#### Task requirements
Write out every line of text in the listing below word for word, and leave out the pictures.

[Saved entries]
▶

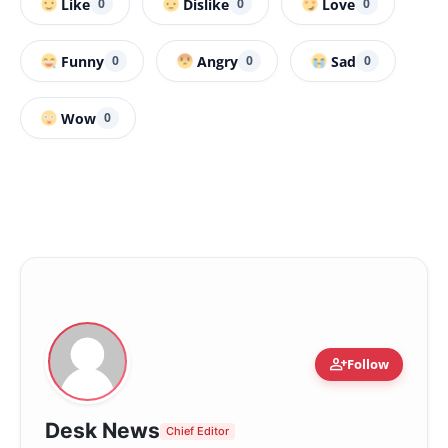
Like
Dislike
Love
0
0
0
Funny
Angry
Sad
0
0
0
Wow
0
person_add
Follow
Desk News
Chief Editor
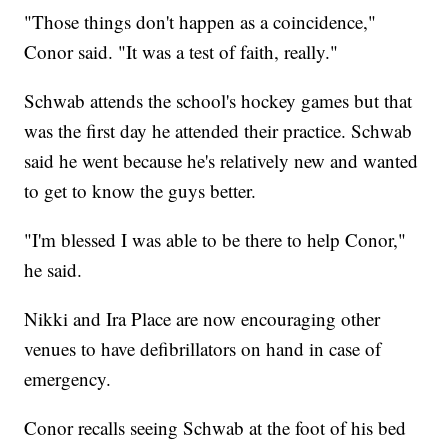
"Those things don't happen as a coincidence,"
Conor said. "It was a test of faith, really."
Schwab attends the school's hockey games but that
was the first day he attended their practice. Schwab
said he went because he's relatively new and wanted
to get to know the guys better.
"I'm blessed I was able to be there to help Conor,"
he said.
Nikki and Ira Place are now encouraging other
venues to have defibrillators on hand in case of
emergency.
Conor recalls seeing Schwab at the foot of his bed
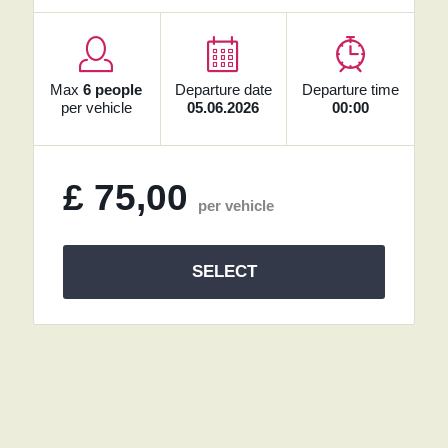
Max
6 people
Departure date
Departure time
per vehicle
05.06.2026
00:00
£
75,00
per vehicle
SELECT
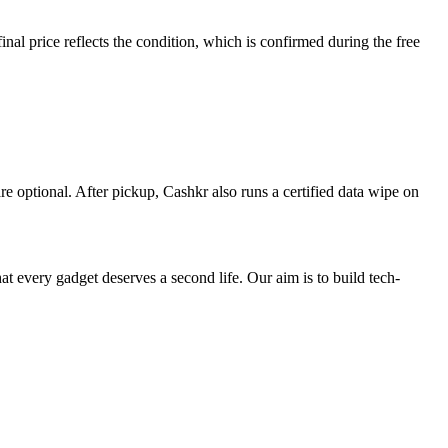
al price reflects the condition, which is confirmed during the free
re optional. After pickup, Cashkr also runs a certified data wipe on
ry gadget deserves a second life. Our aim is to build tech-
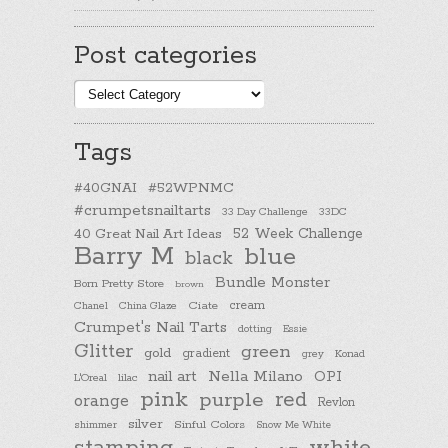
Post categories
Post
categories
Tags
#40GNAI
#52WPNMC
#crumpetsnailtarts
33 Day Challenge
33DC
40 Great Nail Art Ideas
52 Week Challenge
Barry M
blue
black
Bundle Monster
Born Pretty Store
brown
cream
Chanel
China Glaze
Ciate
Crumpet's Nail Tarts
dotting
Essie
Glitter
green
gold
gradient
Konad
grey
nail art
Nella Milano
OPI
L'Oreal
lilac
pink
purple
red
orange
Revlon
silver
Sinful Colors
shimmer
Snow Me White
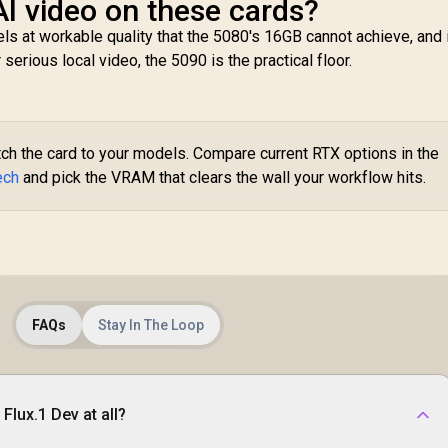
AI video on these cards?
ls at workable quality that the 5080's 16GB cannot achieve, and 
erious local video, the 5090 is the practical floor.
tch the card to your models. Compare current RTX options in the
ech
and pick the VRAM that clears the wall your workflow hits.
FAQs
Stay In The Loop
Flux.1 Dev at all?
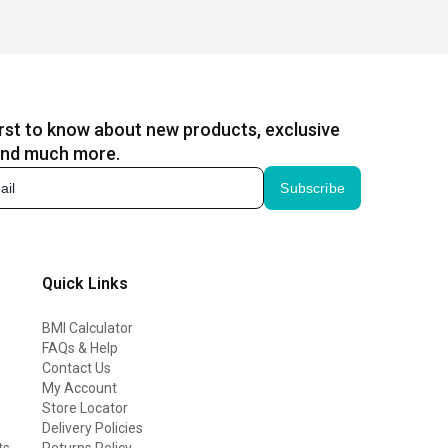
irst to know about new products, exclusive
and much more.
Subscribe
Quick Links
BMI Calculator
FAQs & Help
Contact Us
My Account
Store Locator
Delivery Policies
ts
Returns Policy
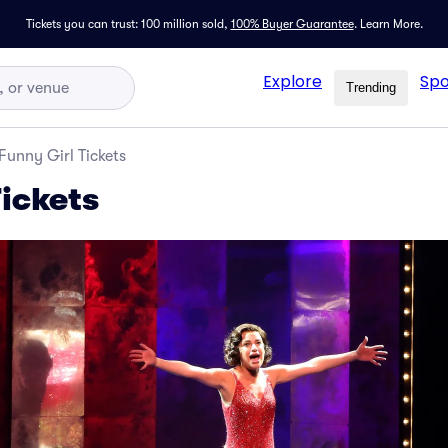
Tickets you can trust: 100 million sold,
100% Buyer Guarantee
.
Learn More.
Explore
Spo
Trending
Funny Girl Tickets
Tickets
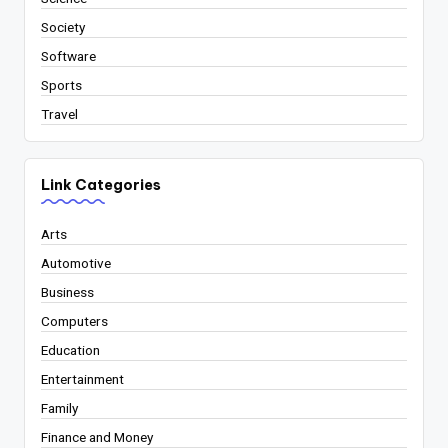
Society
Software
Sports
Travel
Link Categories
Arts
Automotive
Business
Computers
Education
Entertainment
Family
Finance and Money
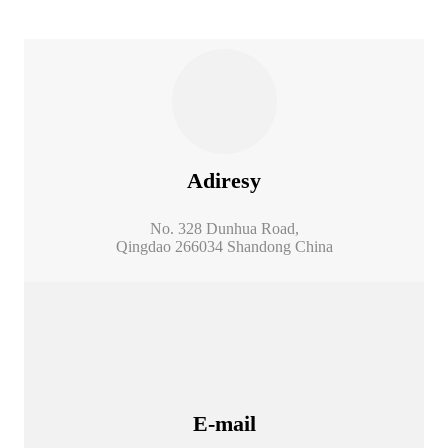
Adiresy
No. 328 Dunhua Road,
Qingdao 266034 Shandong China
E-mail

◀

#### Expected answer
Like
Dislike
Love
0
0
0
Funny
Angry
Sad
0
0
0
Wow
0
person_add
Follow
Desk News
Chief Editor
"Those things don't happen as a coincidence,"
Conor said. "It was a test of faith, really."
Schwab attends the school's hockey games but that
was the first day he attended their practice. Schwab
said he went because he's relatively new and wanted
to get to know the guys better.
"I'm blessed I was able to be there to help Conor,"
he said.
Nikki and Ira Place are now encouraging other
venues to have defibrillators on hand in case of
emergency.
Conor recalls seeing Schwab at the foot of his bed
Max
6 people
Departure date
Departure time
per vehicle
05.06.2026
00:00
£
75,00
per vehicle
SELECT
al price reflects the condition, which is confirmed during the free
re optional. After pickup, Cashkr also runs a certified data wipe on
ry gadget deserves a second life. Our aim is to build tech-
Post categories
Post
categories
Tags
#40GNAI
#52WPNMC
#crumpetsnailtarts
33 Day Challenge
33DC
40 Great Nail Art Ideas
52 Week Challenge
Barry M
blue
black
Bundle Monster
Born Pretty Store
brown
cream
Chanel
China Glaze
Ciate
Crumpet's Nail Tarts
dotting
Essie
Glitter
green
gold
gradient
Konad
grey
nail art
Nella Milano
OPI
L'Oreal
lilac
pink
purple
red
orange
Revlon
silver
Sinful Colors
shimmer
Snow Me White
AI video on these cards?
ls at workable quality that the 5080's 16GB cannot achieve, and 
erious local video, the 5090 is the practical floor.
tch the card to your models. Compare current RTX options in the
ech
and pick the VRAM that clears the wall your workflow hits.
FAQs
Stay In The Loop
Flux.1 Dev at all?
irst to know about new products, exclusive
and much more.
Subscribe
Quick Links
BMI Calculator
FAQs & Help
Contact Us
My Account
Store Locator
Delivery Policies
ts
Returns Policy
Tickets you can trust: 100 million sold,
100% Buyer Guarantee
.
Learn More.
Explore
Spo
Trending
Funny Girl Tickets
Tickets
Society
Software
Sports
Travel
Link Categories
Arts
Automotive
Business
Computers
Education
Entertainment
Family
Finance and Money
Adiresy
No. 328 Dunhua Road,
Qingdao 266034 Shandong China
E-mail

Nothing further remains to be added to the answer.